Debbie, a woman in her 40s, was healthy and fit. She had seen her primary physician 3 months ago and was given a clean bill of health. In her presenting statement, Debbie said “I am afraid to fly”. Debbie’s anxiety symptoms were initiated by the prospect of flying to Dallas to visit her mother for the holidays. As Thanksgiving 2012 approached, she feared flying even more intensely, and stated she had not flown for 2 years. She stated she had flown from Colorado Springs to St. Louis in 2010 and her plane had circled the field for nearly an hour due to thunderstorms. She also reported that the flight was unusually bumpy, the plane was full, and many of the passengers were airsick. There was no one to help as the flight attendants were strapped in their seats. They finally landed safely, but it was the last time Debbie had flown in an airplane. She reported even the thought of driving to the airport made her feel short of breath and sick to her stomach. She came for help because she recognized this fear was unreasonable and it was embarrassing. She did not want her fear of travel to interfere with her personal life or become disabling. She stated she did not want to take any form of medication while flying. Debbie was diagnosed with Specific Phobia, Situational Type.

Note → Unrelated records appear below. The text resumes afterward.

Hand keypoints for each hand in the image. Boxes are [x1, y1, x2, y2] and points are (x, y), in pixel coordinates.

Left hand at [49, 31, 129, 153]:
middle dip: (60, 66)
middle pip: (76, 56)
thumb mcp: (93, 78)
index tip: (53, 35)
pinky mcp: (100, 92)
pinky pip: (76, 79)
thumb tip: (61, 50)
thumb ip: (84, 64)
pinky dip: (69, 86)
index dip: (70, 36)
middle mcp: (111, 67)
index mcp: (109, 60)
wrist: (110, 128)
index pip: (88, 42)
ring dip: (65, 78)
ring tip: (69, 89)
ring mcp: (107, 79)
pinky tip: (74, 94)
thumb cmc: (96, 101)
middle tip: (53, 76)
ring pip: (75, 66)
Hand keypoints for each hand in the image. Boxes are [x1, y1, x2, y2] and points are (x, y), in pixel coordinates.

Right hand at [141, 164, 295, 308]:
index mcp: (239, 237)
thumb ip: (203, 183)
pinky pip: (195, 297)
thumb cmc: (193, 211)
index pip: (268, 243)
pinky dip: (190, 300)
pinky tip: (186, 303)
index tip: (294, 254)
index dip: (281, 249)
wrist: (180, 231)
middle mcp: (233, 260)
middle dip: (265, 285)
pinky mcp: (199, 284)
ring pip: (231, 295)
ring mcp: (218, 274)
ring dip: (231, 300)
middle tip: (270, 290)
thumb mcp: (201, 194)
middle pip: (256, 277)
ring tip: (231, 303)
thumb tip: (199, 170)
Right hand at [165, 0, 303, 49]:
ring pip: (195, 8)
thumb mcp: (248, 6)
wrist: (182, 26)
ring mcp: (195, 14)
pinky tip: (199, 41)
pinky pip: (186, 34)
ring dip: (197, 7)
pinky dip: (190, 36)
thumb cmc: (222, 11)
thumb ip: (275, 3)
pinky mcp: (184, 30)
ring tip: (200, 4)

Treatment choices for anxiety depend on the severity of the problem and the preference of the patient. Some of the treatment choices include medication such as an anti-depressant, or anti-anxiety drugs as well as psychotherapy, cognitive behavior therapy to change thinking patterns and behaviors that support the fears, and hypnosis. Research has shown that hypnosis is used as a complementary therapy by therapists to help eliminate phobias or reduce their strength.

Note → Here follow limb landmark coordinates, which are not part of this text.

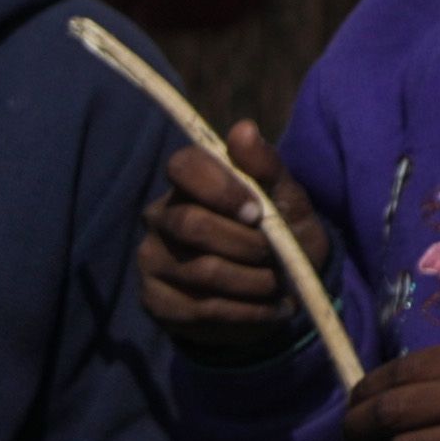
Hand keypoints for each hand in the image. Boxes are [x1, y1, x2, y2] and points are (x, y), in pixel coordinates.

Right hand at [135, 130, 317, 363]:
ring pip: (202, 271)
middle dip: (247, 245)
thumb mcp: (288, 200)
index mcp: (188, 184)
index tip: (257, 212)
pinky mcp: (155, 301)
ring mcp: (152, 261)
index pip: (183, 166)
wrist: (278, 293)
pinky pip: (201, 309)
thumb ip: (267, 167)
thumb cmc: (282, 235)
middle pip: (192, 225)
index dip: (221, 189)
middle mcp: (159, 218)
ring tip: (278, 286)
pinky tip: (267, 309)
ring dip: (254, 283)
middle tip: (276, 256)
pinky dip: (247, 312)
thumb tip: (243, 128)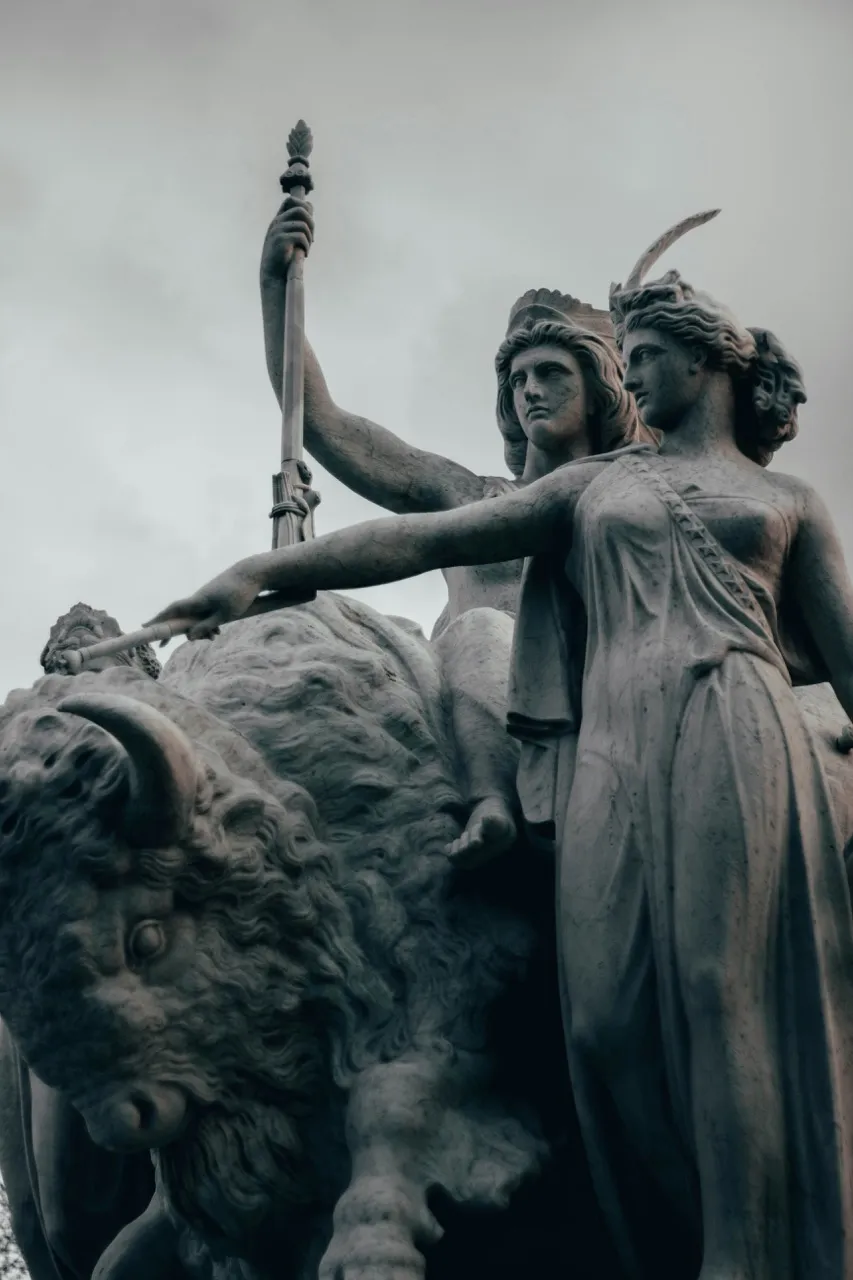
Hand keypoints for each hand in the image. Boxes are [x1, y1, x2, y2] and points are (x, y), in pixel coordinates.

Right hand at [144, 559, 264, 641]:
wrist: (253, 573)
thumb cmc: (240, 593)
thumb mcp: (224, 614)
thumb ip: (206, 626)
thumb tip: (189, 637)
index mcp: (198, 601)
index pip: (172, 610)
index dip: (158, 618)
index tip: (144, 626)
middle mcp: (199, 598)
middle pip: (182, 617)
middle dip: (175, 631)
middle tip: (163, 645)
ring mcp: (207, 596)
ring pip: (196, 616)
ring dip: (201, 629)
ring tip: (214, 638)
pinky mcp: (216, 596)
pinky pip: (206, 613)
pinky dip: (209, 623)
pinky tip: (218, 631)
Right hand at [261, 196, 314, 281]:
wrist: (272, 276)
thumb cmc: (282, 258)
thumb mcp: (288, 237)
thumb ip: (296, 222)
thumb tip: (310, 205)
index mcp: (278, 220)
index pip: (290, 201)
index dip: (304, 206)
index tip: (309, 222)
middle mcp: (277, 222)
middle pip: (300, 209)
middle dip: (311, 222)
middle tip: (312, 237)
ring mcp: (278, 230)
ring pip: (303, 224)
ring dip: (310, 237)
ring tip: (307, 248)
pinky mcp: (281, 240)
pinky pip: (301, 236)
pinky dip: (307, 246)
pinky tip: (305, 254)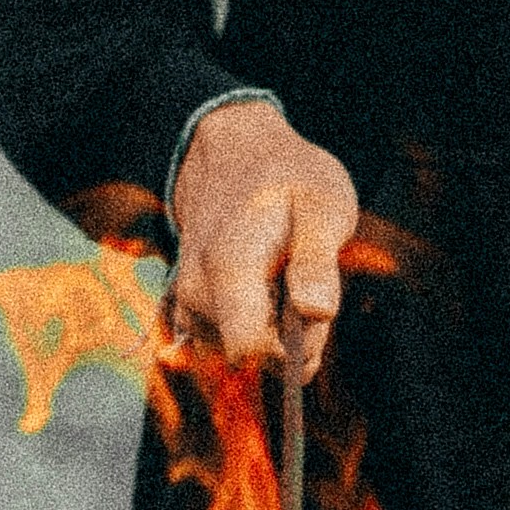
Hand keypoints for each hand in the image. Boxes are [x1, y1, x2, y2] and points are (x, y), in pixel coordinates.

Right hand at [168, 98, 359, 385]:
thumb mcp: (322, 206)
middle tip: (305, 279)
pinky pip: (229, 339)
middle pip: (251, 354)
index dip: (290, 349)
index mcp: (227, 267)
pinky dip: (256, 322)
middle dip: (288, 335)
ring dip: (274, 328)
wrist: (236, 155)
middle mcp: (195, 291)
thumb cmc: (288, 179)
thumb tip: (316, 313)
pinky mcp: (190, 308)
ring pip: (241, 349)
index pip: (248, 349)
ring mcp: (188, 301)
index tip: (314, 314)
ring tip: (285, 275)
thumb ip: (317, 261)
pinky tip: (267, 286)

In discussing a treatment plan with Debbie I suggested we use a combination of psychotherapy, cognitive behavior therapy, and hypnosis to introduce positive life changing suggestions into her sub-conscious. Consequently, Debbie was able to identify and reframe the triggers associated with her fear of flying. She successfully flew to Dallas to visit her family for the Thanksgiving holiday in 2012 and after a 6-month follow up had no recurrence of symptoms when flying.